> [WHAT TO PRODUCE] Copy all records exactly, excluding images.

> [EXTRACTED ENTRIES]
○ ○ ○
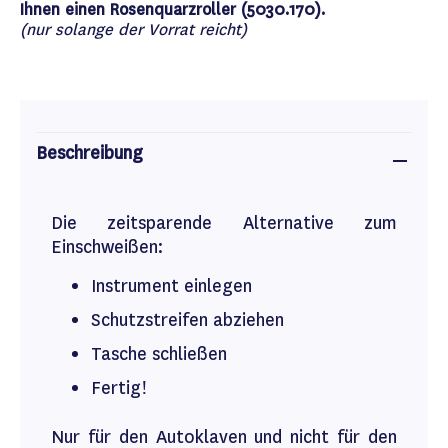
Ihnen einen Rosenquarzroller (5030.170).
(nur solange der Vorrat reicht)
Beschreibung
Die zeitsparende Alternative zum
Einschweißen:
Instrument einlegen
Schutzstreifen abziehen
Tasche schließen
Fertig!
Nur für den Autoklaven und nicht für den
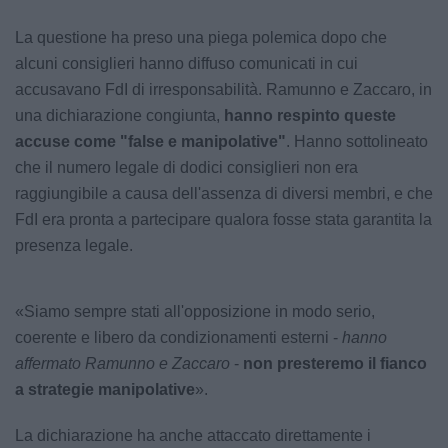
La questione ha preso una piega polemica dopo che
alcuni consiglieri hanno diffuso comunicati in cui
accusavano FdI di irresponsabilità. Ramunno e Zaccaro, in
una dichiarazione congiunta,
hanno respinto queste
accuse come "false e manipolative"
. Hanno sottolineato
che il numero legale di dodici consiglieri non era
raggiungibile a causa dell'assenza di diversi membri, e che
FdI era pronta a partecipare qualora fosse stata garantita la
presenza legale.
«Siamo sempre stati all'opposizione in modo serio,
coerente e libero da condizionamenti esterni -
hanno
affermato Ramunno e Zaccaro
-
non presteremo il fianco
a strategie manipolative
».
La dichiarazione ha anche attaccato direttamente i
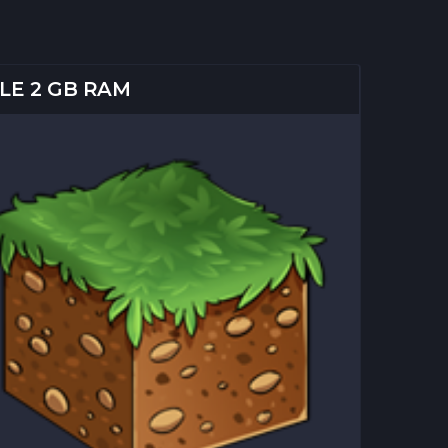
LE 2 GB RAM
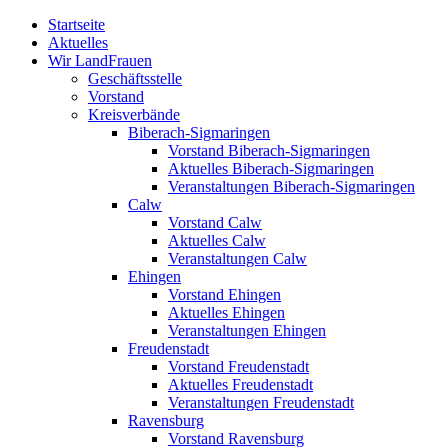
Zum
Startseite
Inhalt
Aktuelles
springen
Wir LandFrauen
Geschäftsstelle
Vorstand
Kreisverbände
Biberach-Sigmaringen
Vorstand Biberach-Sigmaringen
Aktuelles Biberach-Sigmaringen
Veranstaltungen Biberach-Sigmaringen
Calw
Vorstand Calw
Aktuelles Calw
Veranstaltungen Calw
Ehingen
Vorstand Ehingen
Aktuelles Ehingen
Veranstaltungen Ehingen
Freudenstadt
Vorstand Freudenstadt
Aktuelles Freudenstadt
Veranstaltungen Freudenstadt
Ravensburg
Vorstand Ravensburg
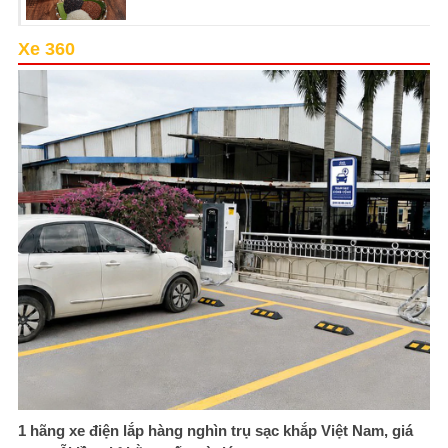
Xe 360
1 hãng xe điện lắp hàng nghìn trụ sạc khắp Việt Nam, giá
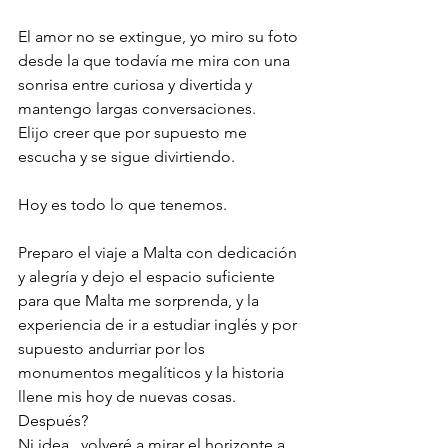
El amor no se extingue, yo miro su foto 
desde la que todavía me mira con una 
sonrisa entre curiosa y divertida y 
mantengo largas conversaciones.
Elijo creer que por supuesto me 
escucha y se sigue divirtiendo.
Hoy es todo lo que tenemos.
Preparo el viaje a Malta con dedicación 
y alegría y dejo el espacio suficiente 
para que Malta me sorprenda, y la 
experiencia de ir a estudiar inglés y por 
supuesto andurriar por los 
monumentos megalíticos y la historia 
llene mis hoy de nuevas cosas. 
Después? 
Ni idea...volveré a mirar el horizonte a 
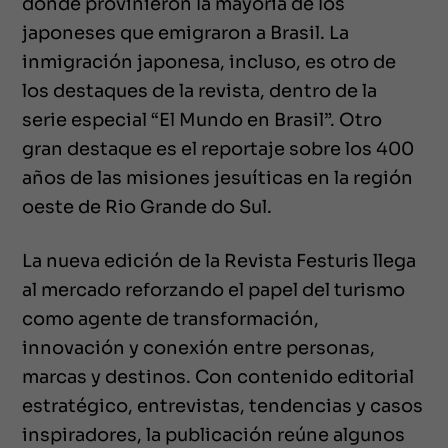
donde provinieron la mayoría de los
japoneses que emigraron a Brasil. La
inmigración japonesa, incluso, es otro de
los destaques de la revista, dentro de la
serie especial “El Mundo en Brasil”. Otro
gran destaque es el reportaje sobre los 400
años de las misiones jesuíticas en la región
oeste de Rio Grande do Sul.
La nueva edición de la Revista Festuris llega
al mercado reforzando el papel del turismo
como agente de transformación,
innovación y conexión entre personas,
marcas y destinos. Con contenido editorial
estratégico, entrevistas, tendencias y casos
inspiradores, la publicación reúne algunos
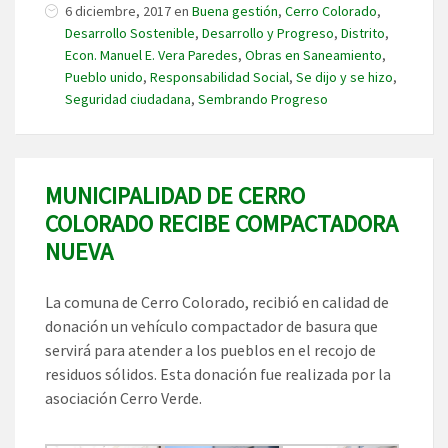
6 diciembre, 2017
en
Buena gestión
,
Cerro Colorado
,
Desarrollo Sostenible
,
Desarrollo y Progreso
,
Distrito
,
Econ. Manuel E. Vera Paredes
,
Obras en Saneamiento
,
Pueblo unido
,
Responsabilidad Social
,
Se dijo y se hizo
,
Seguridad ciudadana
,
Sembrando Progreso
MUNICIPALIDAD DE CERRO
COLORADO RECIBE COMPACTADORA
NUEVA
La comuna de Cerro Colorado, recibió en calidad de
donación un vehículo compactador de basura que
servirá para atender a los pueblos en el recojo de
residuos sólidos. Esta donación fue realizada por la
asociación Cerro Verde.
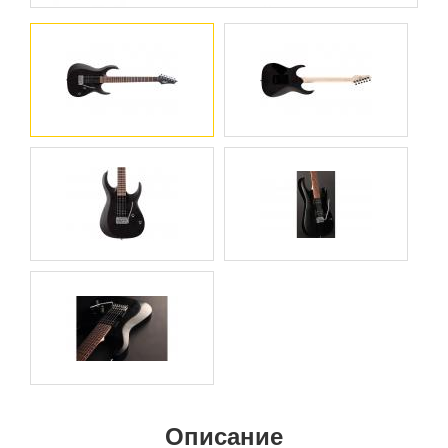
Описание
○ ○ ○
> [RESULT OF THIS TASK]
Ihnen einen Rosenquarzroller (5030.170).
(nur solange der Vorrat reicht)
Beschreibung
Die zeitsparende Alternative zum
Einschweißen:
Instrument einlegen
Schutzstreifen abziehen
Tasche schließen
Fertig!
Nur für den Autoklaven und nicht für den
La questione ha preso una piega polemica dopo che
alcuni consiglieri hanno diffuso comunicati in cui
accusavano FdI di irresponsabilità. Ramunno e Zaccaro, in
una dichiarazione congiunta,
hanno respinto queste
accuse come "false e manipolative"
. Hanno sottolineato
che il numero legale di dodici consiglieri non era
raggiungibile a causa dell'assenza di diversi membri, e che
FdI era pronta a partecipare qualora fosse stata garantita la
presenza legale.
«Siamo sempre stati all'opposizione in modo serio,
coerente e libero da condizionamenti esterni -
hanno
affermato Ramunno e Zaccaro
-
non presteremo il fianco
a strategie manipolative
».
La dichiarazione ha anche attaccato direttamente i
LE 2 GB RAM
Zum
Startseite
Inhalt
Aktuelles
springen
Wir LandFrauen
Geschäftsstelle
Vorstand
Kreisverbände
Biberach-Sigmaringen
Vorstand Biberach-Sigmaringen
Aktuelles Biberach-Sigmaringen
Veranstaltungen Biberach-Sigmaringen
Calw
Vorstand Calw
Aktuelles Calw
Veranstaltungen Calw
Ehingen
Vorstand Ehingen
Aktuelles Ehingen
Veranstaltungen Ehingen
Freudenstadt
Vorstand Freudenstadt
Aktuelles Freudenstadt
Veranstaltungen Freudenstadt
Ravensburg
Vorstand Ravensburg
Xe 360
1 hãng xe điện lắp hàng nghìn trụ sạc khắp Việt Nam, giá
El amor no se extingue, yo miro su foto 
desde la que todavía me mira con una 
sonrisa entre curiosa y divertida y 
mantengo largas conversaciones.
Elijo creer que por supuesto me 
escucha y se sigue divirtiendo.
Hoy es todo lo que tenemos.
Preparo el viaje a Malta con dedicación 
y alegría y dejo el espacio suficiente 
para que Malta me sorprenda, y la 
experiencia de ir a estudiar inglés y por 
supuesto andurriar por los 
monumentos megalíticos y la historia 
llene mis hoy de nuevas cosas. 
Después? 
Ni idea...volveré a mirar el horizonte a 
donde provinieron la mayoría de los
japoneses que emigraron a Brasil. La
inmigración japonesa, incluso, es otro de
los destaques de la revista, dentro de la
serie especial “El Mundo en Brasil”. Otro
gran destaque es el reportaje sobre los 400
años de las misiones jesuíticas en la región
oeste de Rio Grande do Sul.
La nueva edición de la Revista Festuris llega
al mercado reforzando el papel del turismo
como agente de transformación,
innovación y conexión entre personas,
marcas y destinos. Con contenido editorial
estratégico, entrevistas, tendencias y casos
inspiradores, la publicación reúne algunos
6 diciembre, 2017
en
Buena gestión
,
Cerro Colorado
,
Desarrollo Sostenible
,
Desarrollo y Progreso
,
Distrito
,
Econ. Manuel E. Vera Paredes
,
Obras en Saneamiento
,
Pueblo unido
,
Responsabilidad Social
,
Se dijo y se hizo
,
Seguridad ciudadana
,
Sembrando Progreso
MUNICIPALIDAD DE CERRO
COLORADO RECIBE COMPACTADORA
NUEVA
La comuna de Cerro Colorado, recibió en calidad de
donación un vehículo compactador de basura que
servirá para atender a los pueblos en el recojo de
residuos sólidos. Esta donación fue realizada por la
asociación Cerro Verde.
Описание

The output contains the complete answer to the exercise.